Cause of Fouling Fouling of a heat exchanger may result from scale, or particles lodging in the exchanger. Water residue may foul the tubes of coolers and condensers. Usually, oil side fouling material cannot be readily removed short of mechanical means. When this is necessary, the tube bundle must be removed. However, water residue can be removed without pulling the tube bundle from the shell. Water residue may be dirt, mud, silt, and/or scale.

Cause of Fouling IF THE FOULING MATERIAL IS DIRT: The use of backwash connections can substantially improve operating efficiency By reversing the direction of flow momentarily, the force of the water will knock the adhering trash from the tube ends and remove some mud and silt from the tube walls. Such an arrangement makes it possible to regain a degree of design performance without a shutdown

Causes of Fouling Water scale formation can be removed without dismantling the exchanger by utilizing chemical cleaning. Water residue is removed mechanically and is accomplished by water jets or by drilling through which water passes as a scavenging agent. Mechanical cleaning of oil side scale can be done in a number of ways. Drilling, steaming, and sandblasting are used to clean the tube side. The shell side scales are usually hand sawed and washed with high pressure water. It is also possible to chemically remove oil scales.

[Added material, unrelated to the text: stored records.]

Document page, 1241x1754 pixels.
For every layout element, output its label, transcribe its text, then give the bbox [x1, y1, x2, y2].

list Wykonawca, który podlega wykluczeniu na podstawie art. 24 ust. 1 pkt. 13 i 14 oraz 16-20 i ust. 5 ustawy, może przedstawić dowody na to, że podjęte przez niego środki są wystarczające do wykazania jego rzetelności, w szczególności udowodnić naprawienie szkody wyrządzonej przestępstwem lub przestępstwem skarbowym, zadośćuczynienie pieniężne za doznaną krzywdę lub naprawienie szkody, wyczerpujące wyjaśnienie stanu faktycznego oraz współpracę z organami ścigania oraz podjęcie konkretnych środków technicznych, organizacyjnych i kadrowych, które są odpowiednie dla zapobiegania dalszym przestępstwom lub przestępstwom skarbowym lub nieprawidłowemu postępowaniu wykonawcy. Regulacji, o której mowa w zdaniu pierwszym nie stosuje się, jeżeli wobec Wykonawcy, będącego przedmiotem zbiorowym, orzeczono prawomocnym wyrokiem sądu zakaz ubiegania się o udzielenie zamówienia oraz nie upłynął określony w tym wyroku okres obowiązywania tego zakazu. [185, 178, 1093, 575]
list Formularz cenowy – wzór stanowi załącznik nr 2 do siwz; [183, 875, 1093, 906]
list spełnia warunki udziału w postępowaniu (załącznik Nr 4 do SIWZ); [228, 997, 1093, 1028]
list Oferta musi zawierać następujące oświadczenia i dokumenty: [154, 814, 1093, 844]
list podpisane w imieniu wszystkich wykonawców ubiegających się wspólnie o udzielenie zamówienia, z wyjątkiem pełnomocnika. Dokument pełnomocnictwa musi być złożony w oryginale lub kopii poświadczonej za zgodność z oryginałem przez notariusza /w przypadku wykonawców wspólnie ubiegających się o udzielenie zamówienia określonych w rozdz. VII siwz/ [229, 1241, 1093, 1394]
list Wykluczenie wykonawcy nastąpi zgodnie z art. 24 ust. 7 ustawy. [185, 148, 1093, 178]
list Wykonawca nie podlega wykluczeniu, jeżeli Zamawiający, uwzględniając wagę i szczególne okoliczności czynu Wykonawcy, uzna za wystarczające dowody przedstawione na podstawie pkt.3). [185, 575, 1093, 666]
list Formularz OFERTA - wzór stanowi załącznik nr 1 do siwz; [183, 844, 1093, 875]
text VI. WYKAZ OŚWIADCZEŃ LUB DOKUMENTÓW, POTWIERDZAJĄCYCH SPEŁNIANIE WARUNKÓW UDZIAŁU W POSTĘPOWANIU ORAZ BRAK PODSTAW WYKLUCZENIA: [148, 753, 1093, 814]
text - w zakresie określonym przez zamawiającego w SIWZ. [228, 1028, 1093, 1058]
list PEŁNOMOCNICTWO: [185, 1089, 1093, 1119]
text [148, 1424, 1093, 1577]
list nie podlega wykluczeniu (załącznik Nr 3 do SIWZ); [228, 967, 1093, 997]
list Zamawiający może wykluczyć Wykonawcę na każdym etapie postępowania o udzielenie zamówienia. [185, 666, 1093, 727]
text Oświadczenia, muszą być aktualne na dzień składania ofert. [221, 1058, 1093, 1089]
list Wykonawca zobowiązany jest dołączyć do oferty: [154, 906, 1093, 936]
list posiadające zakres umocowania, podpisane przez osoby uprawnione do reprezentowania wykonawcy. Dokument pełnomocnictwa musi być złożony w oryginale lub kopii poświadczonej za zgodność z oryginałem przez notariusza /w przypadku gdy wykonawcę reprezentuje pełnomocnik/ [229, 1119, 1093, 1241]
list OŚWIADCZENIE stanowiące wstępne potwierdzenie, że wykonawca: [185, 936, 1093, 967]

Tips to Reduce Maintenance OPERATION TECHNICIANS ARE IN A POSITION TO MAKE A SUBSTANTIAL CONTRIBUTION TO REDUCE MAINTENANCE AND IMPROVED OPERATING EFFICIENCY. By RECOGNIZING PROPER OPERATING PROCEDURES AND REALIZING THE EFFECT OF INCORRECT PROCEDURES ON EQUIPMENT LIFE, HE/SHE CAN PREVENT MATERIAL FAILURE AND EQUIPMENT INOPERABILITY Some example of recommended procedures by which we can help reduce maintenance and extend the life and efficiency of exchangers: Maintain proper cooling water outlet temperature (not in excess of 125oF)

Tips to Reduce Maintenance Failure to observe this recommendation may result in: 1. excessive scaling of tube wall. 2. accelerated corrosion of exchanger parts. 3. mechanical failure of exchanger in tube rolls. Avoid introducing a high temperature stream into an exchanger before circulation of the cooling medium has been established. This is to prevent undue stress on the metal. Maintain adequate flow rates through exchangers to wash fouling media from the bundle and maintain heating rates within the limits of thermal design to prevent overheating. Operate within mechanical design limits to prevent overstress of metals.

Tips to Reduce Maintenance Utilize steam traps on steam heaters to maintain maximum steam pressure within exchanger. By passing traps results in excessive steam consumption and reduced overall transfer coefficient. Guard against the use of superheated steam in exchangers designed for saturated steam heat. Superheated steam in such tube bundles reduces the overall transfer rate 10 times and may results in over heated equipment.